Given that the detection of balanced translocations or intrachromosonal rearrangements is not possible without copy number changes, array technology is a useful addition to chromosome analysis and fluorescence in situ hybridization (FISH), although it cannot replace the other two techniques. Array technology is used as a complementary method, above all for patients with cytogenetically normal findings or extremely complex karyotype mutations.
Table 1: Advantages and limitations of genomic array analyses
Insight into gains and losses in the whole genome
Balanced rearrangements cannot be detected
Independent of malignant cell proliferation
Small clones (<15%) cannot be detected safely
Very high resolution
Copy-neutral LOH are detectable
Genomic array analysis involves the hybridization of patient DNA on an array. Additional hybridization of reference DNA may be necessary, irrespective of the technology used. Resolution of the genomic array varies depending on the particular array platform; the array we currently use provides resolution of approximately 100 kb. After around 48 hours of hybridization, the arrays are scanned and then characterized for mutations in the patient genome using a variety of bioinformatic algorithms.

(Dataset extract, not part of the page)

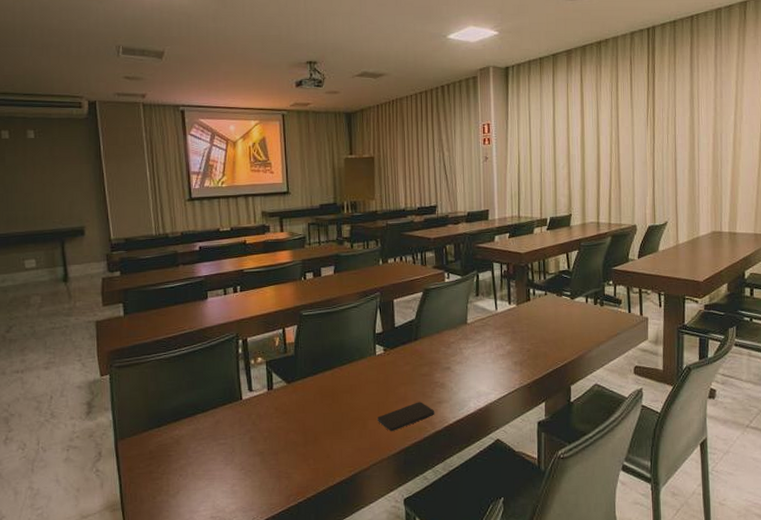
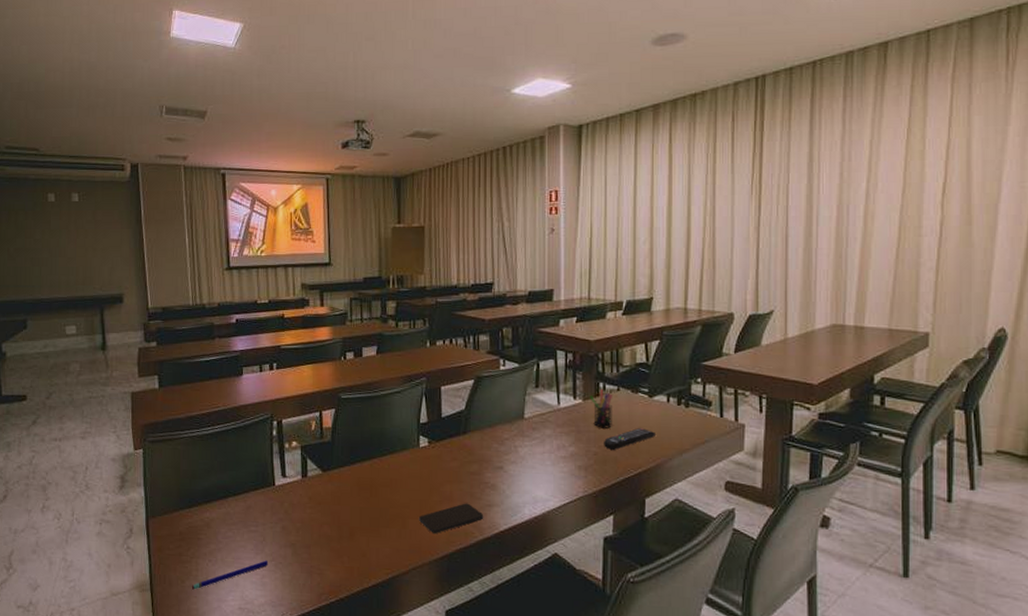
pen: none [163,470,238,505] -> present [191,560,269,590]
pen holder: none [522,294,542,328] -> present [589,389,612,429]
remote control: none [535,325,577,347] -> present [604,427,655,451]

In addition, the genomic array platform used in MLL research projects permits the identification of regions featuring copy neutral loss of heterozygosity (CN-LOH) for the validation of genomic gains and losses. Early studies have demonstrated that CN-LOH regions of tumor cells are frequently encountered in AML, myeloproliferative neoplasias and myelodysplastic syndromes and that they are associated with loss-of-function mutation for genes in the affected CN-LOH region. Neither chromosome analysis nor FISH have the capability to detect CN-LOH.